We have a Coyote payloader at work that we are having some trouble with. The problem is the alternator, it's not working. Now this has a 24 volt system and the alternator is your standard GM automotive alternator with internal regulator. I don't know if someone put that on there or if it is original equipment. The loader was made in Germany. 

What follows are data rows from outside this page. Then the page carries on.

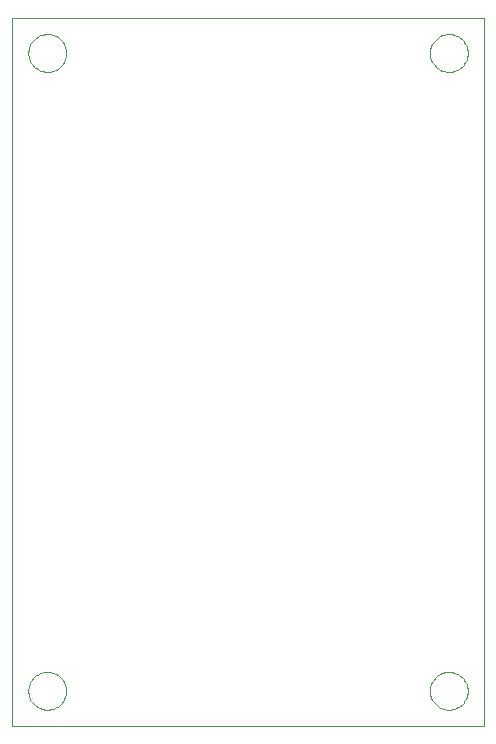
<source format=gko>
G75*
G70*
%OFA0B0*%
%FSLAX24Y24*%
%IPPOS*%
%LPD*%
%AMOC8*
5,1,8,0,0,1.08239X$1,22.5*
%
%ADD10C,0.0000*%
D10*
X000232Y000160D02*
X015980Y000160D01*
X015980Y023782D01*
X000232Y023782D01*
X000232Y000160D01*
X000783Y001341D02*
X000785Y001391D01*
X000791Y001441D01*
X000801Y001490D01*
X000815Y001538D01*
X000832Y001585D01*
X000853Y001630D01*
X000878Y001674D01*
X000906Y001715D01*
X000938Y001754D01*
X000972Y001791D01*
X001009Y001825D01*
X001049Y001855D01*
X001091Y001882D01*
X001135Y001906D01*
X001181Y001927D01*
X001228Y001943D01*
X001276Y001956D01*
X001326Y001965D01*
X001375Y001970D01*
X001426Y001971D01*
X001476Y001968D01*
X001525Y001961D01*
X001574Y001950D01*
X001622Y001935D01*
X001668Y001917D01*
X001713Y001895D01*
X001756Y001869D01*
X001797Y001840D01*
X001836Y001808D01*
X001872Y001773D01*
X001904Y001735D01*
X001934Y001695D01*
X001961Y001652D01*
X001984Y001608D01*
X002003Y001562D01*
X002019Y001514D01*
X002031Y001465D01*
X002039Y001416D01*
X002043Y001366D01*
X002043Y001316D01*
X002039Y001266D01*
X002031Y001217D01*
X002019Y001168D01*
X002003Y001120D01*
X001984Y001074D01*
X001961Y001030D01*
X001934Y000987D01*
X001904Y000947D01*
X001872Y000909D01*
X001836Y000874D01*
X001797Y000842D01*
X001756Y000813D01*
X001713Y000787D01*
X001668Y000765D01*
X001622Y000747D01*
X001574Y000732D01*
X001525Y000721D01*
X001476Y000714D01*
X001426Y000711D01*
X001375Y000712D01*
X001326Y000717D01*
X001276Y000726D01*
X001228Y000739D01*
X001181Y000755D01*
X001135Y000776D01*
X001091Y000800D01*
X001049Y000827D01*
X001009Y000857D01*
X000972Y000891D01*
X000938Y000928D01*
X000906Y000967D01*
X000878Y001008D01*
X000853Y001052D01*
X000832Y001097D01*
X000815Y001144D01*
X000801Y001192D01*
X000791Y001241D01*
X000785Y001291D01*
X000783Y001341D01*
X014169Y001341D02*
X014171Y001391D01*
X014177Y001441D01*
X014187Y001490D01*
X014201Y001538D01*
X014218Y001585D01*
X014239Y001630D01*
X014264Y001674D01*
X014292Y001715D01*
X014324Y001754D01*
X014358Y001791D01*
X014395Y001825D01*
X014435Y001855D01*
X014477Y001882D01*
X014521Y001906D01*
X014567Y001927D01*
X014614Y001943D01*
X014662Y001956D01*
X014712Y001965D01*
X014761Y001970D01*
X014812Y001971D01*
X014862Y001968D01*
X014911Y001961D01*
X014960Y001950D01*
X015008Y001935D01*
X015054Y001917D01*
X015099Y001895D01*
X015142Y001869D01*
X015183Y001840D01*
X015222Y001808D01*
X015258Y001773D01*
X015290Y001735D01*
X015320Y001695D01*
X015347Y001652D01*
X015370Y001608D01*
X015389Y001562D01*
X015405Y001514D01*
X015417Y001465D01*
X015425Y001416D01*
X015429Y001366D01*
X015429Y001316D01*
X015425Y001266D01*
X015417Y001217D01*
X015405Y001168D01*
X015389Y001120D01*
X015370Y001074D01*
X015347Y001030D01*
X015320Y000987D01*
X015290Y000947D01*
X015258Y000909D01*
X015222Y000874D01*
X015183Y000842D01*
X015142Y000813D01*
X015099Y000787D01*
X015054Y000765D01*
X015008Y000747D01*
X014960Y000732D01*
X014911Y000721D01*
X014862Y000714D01*
X014812Y000711D01*
X014761Y000712D01*
X014712Y000717D01*
X014662Y000726D01*
X014614Y000739D01*
X014567Y000755D01*
X014521Y000776D01*
X014477Y000800D01*
X014435Y000827D01*
X014395Y000857D01*
X014358Y000891D01*
X014324Y000928D01*
X014292Y000967D01*
X014264Y001008D01*
X014239Y001052D01*
X014218Y001097D01*
X014201Y001144D01*
X014187Y001192D01*
X014177Y001241D01*
X014171Y001291D01*
X014169Y001341D01*
X014169Y022601D02*
X014171Y022651D01*
X014177Y022701D01*
X014187Y022750D01*
X014201Y022798D01*
X014218Y022845D01*
X014239Y022890D01*
X014264Y022934D01*
X014292Y022975D01*
X014324Y023014D01*
X014358Y023051D01*
X014395Y023085D01*
X014435Y023115D01*
X014477Y023142D01*
X014521Y023166D01*
X014567Y023187D01*
X014614Y023203D01*
X014662Y023216D01*
X014712Y023225D01*
X014761Y023230D01*
X014812Y023231D01*
X014862Y023228D01*
X014911Y023221D01*
X014960Y023210D01*
X015008Y023195D01*
X015054Y023177D01*
X015099Y023155D01*
X015142Y023129D01*
X015183Y023100D01*
X015222Y023068D01*
X015258Y023033D01*
X015290Y022995D01*
X015320Y022955D01*
X015347Y022912D01*
X015370Y022868D01*
X015389Y022822D01*
X015405Y022774D01*
X015417Y022725D01*
X015425Y022676D01*
X015429Y022626D01*
X015429Y022576D01*
X015425Y022526D01*
X015417Y022477D01*
X015405Y022428D01*
X015389Y022380D01*
X015370Y022334D01*
X015347Y022290D01*
X015320Y022247D01*
X015290Y022207D01*
X015258Y022169D01*
X015222Y022134D01*
X015183Y022102D01*
X015142Y022073D01*
X015099Y022047D01*
X015054Y022025D01*
X015008Y022007D01*
X014960Y021992D01*
X014911Y021981D01*
X014862Y021974D01*
X014812Y021971D01*
X014761Y021972D01*
X014712Y021977D01*
X014662Y021986D01*
X014614Y021999D01*
X014567Y022015D01*
X014521Y022036D01*
X014477Y022060D01*
X014435Y022087D01*
X014395Y022117D01*
X014358Y022151D01*
X014324Y022188D01*
X014292Y022227D01*
X014264Y022268D01*
X014239Y022312D01*
X014218Y022357D01*
X014201Y022404D01*
X014187Y022452D01*
X014177Y022501D01*
X014171Y022551D01*
X014169Y022601D01*
X000783Y022601D02*
X000785Y022651D01*
X000791Y022701D01*
X000801Y022750D01*
X000815Y022798D01*
X000832Y022845D01*
X000853Y022890D01*
X000878Y022934D01*
X000906Y022975D01*
X000938Y023014D01*
X000972Y023051D01*
X001009Y023085D01*
X001049Y023115D01*
X001091Y023142D01*
X001135Y023166D01*
X001181Y023187D01*
X001228Y023203D01*
X001276Y023216D01*
X001326Y023225D01*
X001375Y023230D01*
X001426Y023231D01*
X001476Y023228D01*
X001525Y023221D01*
X001574Y023210D01*
X001622Y023195D01*
X001668Y023177D01*
X001713Y023155D01*
X001756Y023129D01*
X001797Y023100D01*
X001836Y023068D01*
X001872Y023033D01*
X001904Y022995D01*
X001934Y022955D01*
X001961Y022912D01*
X001984Y022868D01*
X002003Y022822D01*
X002019Y022774D01*
X002031Y022725D01*
X002039Y022676D01*
X002043Y022626D01*
X002043Y022576D01*
X002039Y022526D01*
X002031Y022477D01*
X002019Y022428D01*
X002003Y022380D01*
X001984Y022334D01*
X001961Y022290D01*
X001934Y022247D01*
X001904Y022207D01*
X001872Y022169D01*
X001836Y022134D01*
X001797Y022102D01*
X001756Y022073D01*
X001713Y022047D01*
X001668Y022025D01*
X001622Y022007D01*
X001574Y021992D01*
X001525Y021981D01*
X001476Y021974D01*
X001426Y021971D01*
X001375Y021972D01*
X001326Y021977D01*
X001276Y021986D01*
X001228Y021999D01*
X001181Y022015D01*
X001135Y022036D01*
X001091Y022060D01*
X001049Y022087D01*
X001009Y022117D01*
X000972Y022151D01*
X000938Y022188D01*
X000906Y022227D01*
X000878Y022268D01*
X000853Y022312D01*
X000832Y022357D01*
X000815Y022404D01*
X000801Y022452D01*
X000791Y022501D01*
X000785Y022551D01*
X000783Y022601D01*
M02*

</source>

I have never messed with a 24 volt system before, but this is what I've found. The alternator is wired up to the cable that connects the two batteries, so it's feeding to the positive side of one battery and the negative side of the other. When I first looked at it, it was only connected to the terminal on the back of the alternator. There was nothing plugged into the side of the alternator. So I made a short wire and jumped from the terminal on the side to the one on the back. This appeared to work for a while. When I put my voltmeter on the batteries, I had 13.5 on each. The next day it wasn't working and I discovered the regulator in the alternator had melted. Also when I hooked it up I wasn't sure which of the two side terminals went where. Well I guessed wrong and connected to the side that normally goes to a gauge. 

So, did the regulator melt because I chose the wrong terminal to hook to? Or did it melt because it's a 24 volt system? Can you charge the batteries the way this is trying to do, one through the positive side and the other the negative? If I put on a new alternator and wire it properly this time, will it work? Or do we need a 24 volt alternator?


----------



## aguysmiley (Jul 2, 2004)

Any ideas? We have no manual for this loader and I'm not having luck on the net.


----------



## bear (Oct 20, 2003)

i'm pretty sure you'll need a 24 volt alternator


----------



## Ernie (Mar 18, 2004)

Your batteries are in series which gives you 24 volts.. as Bear stated I belive that you need a 24 volt alt to charge properly w/out smoking the reg or the alt.


----------



## Michael (Sep 16, 2003)

It been 30 years since I worked on any 24 volt equipment and I have to agree that you do need a 24 volt alternator. I would be checking the heavy equipment dealers to see what they would reccommend. I really cannot remember much but if I remember correctly you might be helped with OshKosh, They used to make snow removal eqipment for the Air Force and those hunks were all 24 volt.


----------



## aguysmiley (Jul 2, 2004)

Thanks for the advice guys. I kinda figured we would need a different alternator. They tell me they have one in the shop somewhere, but it's missing a pulley.


----------